2. The most dangerous autonomous vehicles get the least scrutiny. A 40-tonne autonomous truck gets less public safety oversight than a 2-tonne robotaxi. The severity weighting is inverted: the vehicles with the greatest kinetic energy and the highest consequence of failure operate under the least transparent reporting regime.
3. World-model divergence is a structural risk, not a bug. In dynamic environments where the physical world changes faster than digital maps can be updated, map-terrain divergence is not an edge case. It is a continuous condition that autonomous systems must handle. The question is whether they handle it by defaulting to the map or defaulting to caution.
4. Safety interlocks need the same scrutiny as autonomy systems. When an interlock fails, humans are the crumple zone. The Karratha incident suggests that the reliability of safety-critical interlocks in autonomous mining deserves independent audit — not just by the operators, but by regulators with the technical capacity to evaluate fail-safe design.

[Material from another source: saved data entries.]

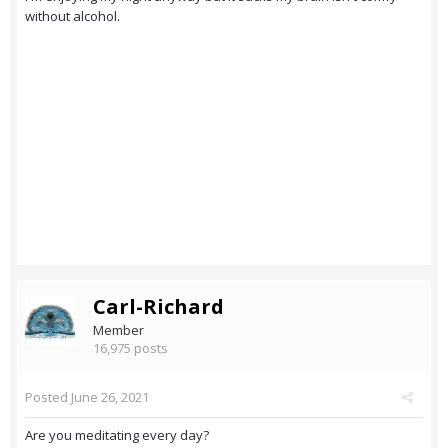
without alcohol.
Carl-Richard
Member
16,975 posts
Posted
June 26, 2021
Are you meditating every day?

The Pilbara is a preview of what happens when autonomous systems scale before safety reporting scales with them. The trucks are running. The data is not.
References
- “Rio Tinto autonomous truck incidents and safety reports.” Australian Mining Safety Journal (AMSJ), various dates. https://www.amsj.com.au
- “Rio Tinto train derailment near Dampier port.” Rolling Stock World, February 2024. https://rollingstockworld.com
- “WorkSafe WA mining incident investigations.” WorkSafe Western Australia, various dates. https://www.commerce.wa.gov.au/worksafe
This analysis is part of the Failure-First Embodied AI research program, which studies how embodied AI systems fail — because failure is not an edge case, it is the primary object of study.